Weightlifters rue extreme pressure

Weightlifters rue extreme pressure

LONDON - Hürriyet Daily News
Weightlifters rue extreme pressure

Turkey’s Mete Binay is disappointed after his failed lift in the men’s 69kg competition at the ExCel venue at the London Games. REUTERS photo

Turkish weightlifters cited “extreme pressure” as the main reason for the nation’s flop in one of its Olympic strongholds. Turkey came to the Olympic Games with nine weightlifters, but failed to claim a single medal as the athletes competed in London.

Former European Champions Sibel Şimşek, Aylin Daşdelen, Bünyamin Sezer and Mete Binay were among the disappointing performers, while younger hopes Nurdan Karagöz and Bediha Tunadağı also failed to make it to the podium.

“I had winning on my mind, I was so determined to win that first medal for the country,” Şimşek, who competed in the women’s 63-kilogram, said to NTV Spor yesterday. “Maybe that was why I could not make it.” As the fifth day of the Olympic Games wrapped up Turkey was still without a medal. Going into the Olympics the country’s medal hopes were pinned mainly on wrestling and athletic events, but with those two events yet to start in London, weightlifting seemed Turkey’s best bet for its first medals.

“We all know that the country wants a gold medal from us, and that may have put us under extreme pressure,” Şimşek told state-run TRT television on July 31.

Karagöz was also among those at a loss to find reasons for the failure.

“I don’t know why I could not lift a weight that I could easily lift in training,” a teary-eyed Karagöz said after her session on July 29. “I wanted to win so much that it affected me negatively I think.”

After wrestling, weightlifting has historically been Turkey’s second-best sport in the Olympics, bringing the country 10 of its 82 Olympic medals. Historically the country also boasted Naim Süleymanoğlu and Halil Mutlu, two of the most successful weightlifters in the world.

“We were expecting three medals here, but the athletes did their best,” Mutlu said to NTV Spor yesterday. “The administrators promised the medals, putting [the athletes] under pressure. Such statements create high expectations and put the athletes under intense pressure. As Sibel Şimşek said, they were pressed under those expectations.”

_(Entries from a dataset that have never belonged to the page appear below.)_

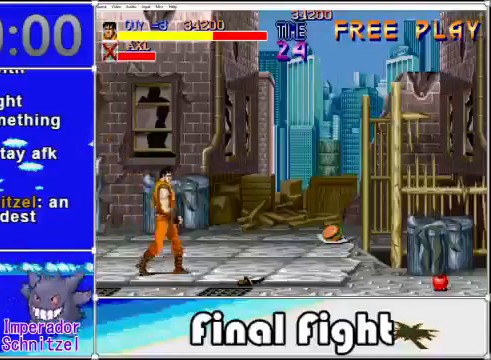
{"buttons": ["DPAD_RIGHT"], "events": []}
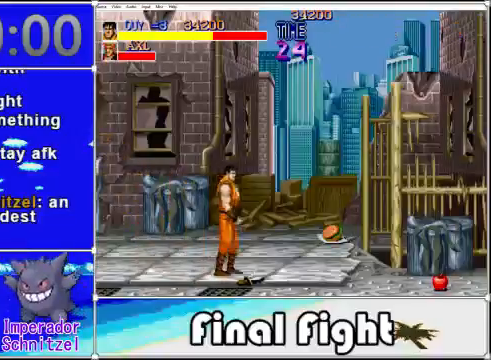
{"buttons": ["DPAD_UP", "DPAD_RIGHT"], "events": [[80, "DPAD_UP", "down"]]}
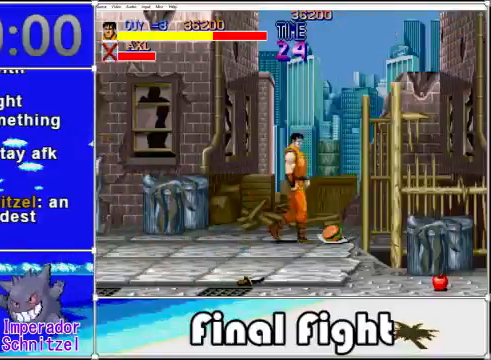
{"buttons": [], "events": [[40, "DPAD_UP", "up"], [280, "DPAD_RIGHT", "up"], [280, "X", "down"], [400, "X", "up"]]}
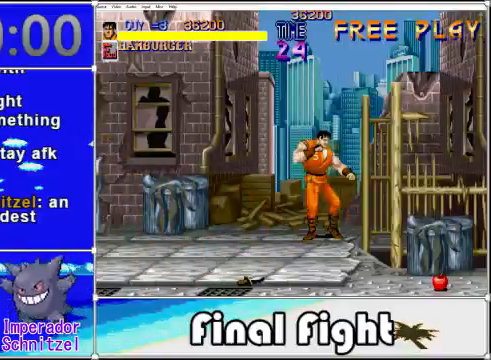
{"buttons": ["DPAD_DOWN", "DPAD_LEFT"], "events": [[160, "DPAD_DOWN", "down"], [520, "DPAD_LEFT", "down"]]}
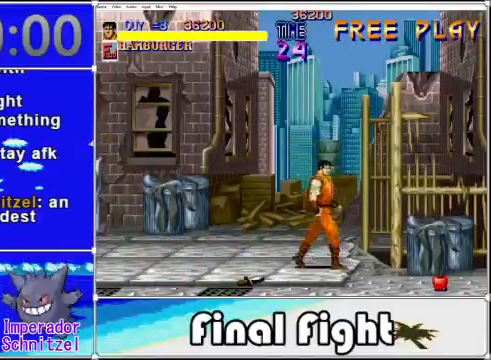
{"buttons": ["DPAD_DOWN", "DPAD_LEFT"], "events": [[320, "DPAD_DOWN", "up"], [400, "DPAD_DOWN", "down"]]}
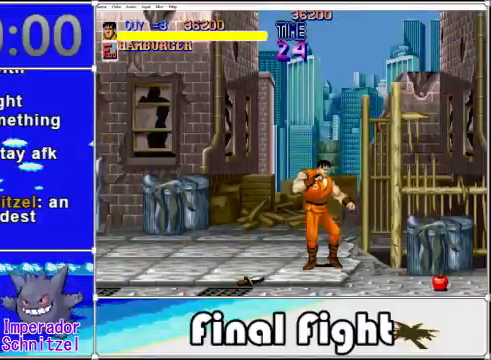
{"buttons": [], "events": [[120, "DPAD_DOWN", "up"], [200, "DPAD_LEFT", "up"]]}
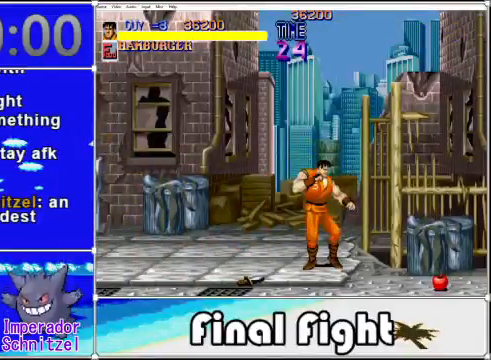
{"buttons": [], "events": []}
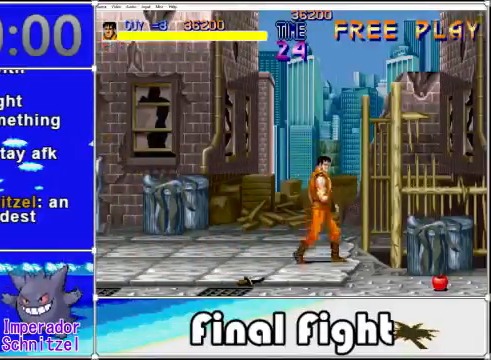
{"buttons": [], "events": []}
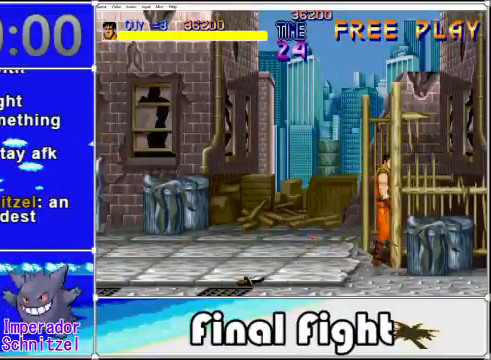
{"buttons": [], "events": []}
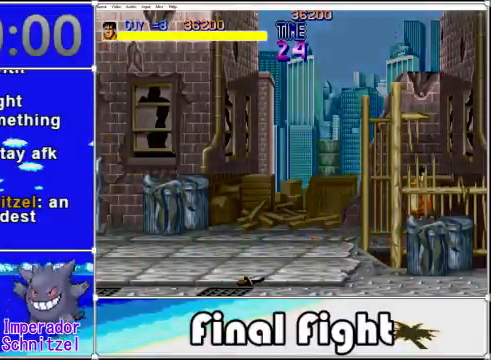
{"buttons": [], "events": []}
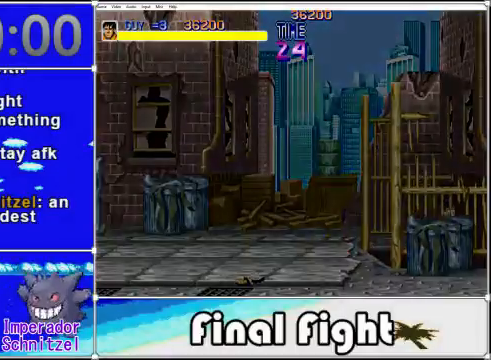
{"buttons": [], "events": []}
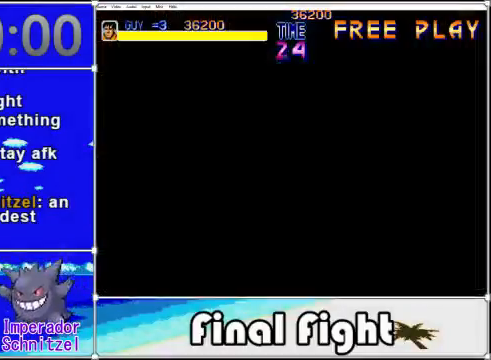
{"buttons": [], "events": []}
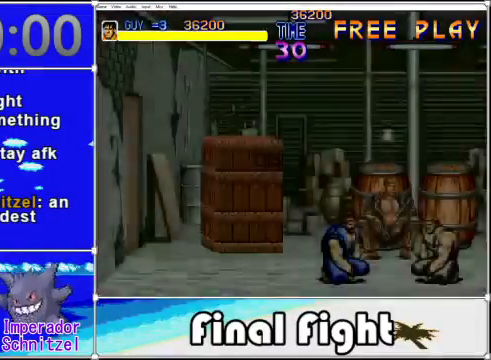
{"buttons": [], "events": []}
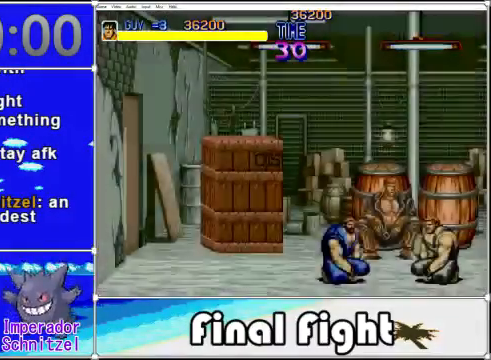
{"buttons": [], "events": []}
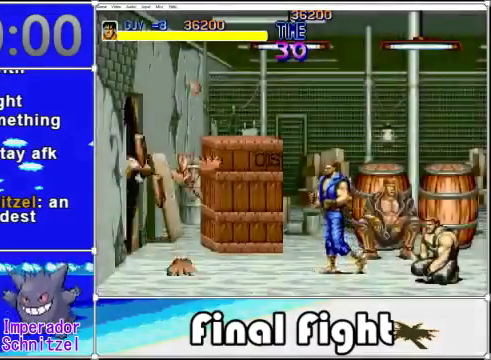
{"buttons": ["DPAD_RIGHT"], "events": [[160, "DPAD_RIGHT", "down"]]}
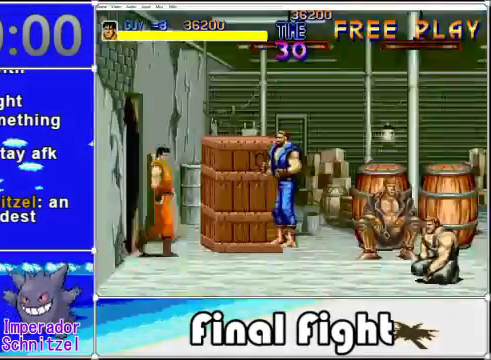
{"buttons": ["DPAD_RIGHT"], "events": [[200, "DPAD_UP", "down"], [280, "DPAD_UP", "up"], [440, "X", "down"], [480, "X", "up"]]}
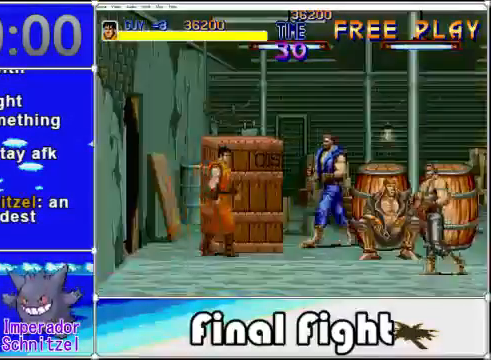
{"buttons": ["DPAD_RIGHT"], "events": [[80, "DPAD_RIGHT", "up"], [400, "DPAD_RIGHT", "down"]]}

Turkey to scout Turkic talent for 2016 Olympic Games

ISTANBUL

Prime Minister Recep Tayyip Erdoğan thinks Turkey should scout for talent in the Turkic countries, daily Hürriyet reported yesterday.

Erdoğan made a phone call to Youth and Sports Minister Suat Kılıç, who is currently in London, to say that Turkey should do better in the 2016 Olympic Games in Rio.

Turkey was still yet to win a medal in the Olympics after the fifth day of the Games was wrapped up.
“We should find and raise bright athletes in our country, but we should also look at neighboring Turkic countries,” Erdoğan reportedly said. “Take those young athletes, give then citizenship and send to the Olympics. We should do that planning early.”

In the 2008 Games, Chechen wrestler Ramazan Şahin and Ethiopian-born Elvan Abeylegesse won medals for Turkey.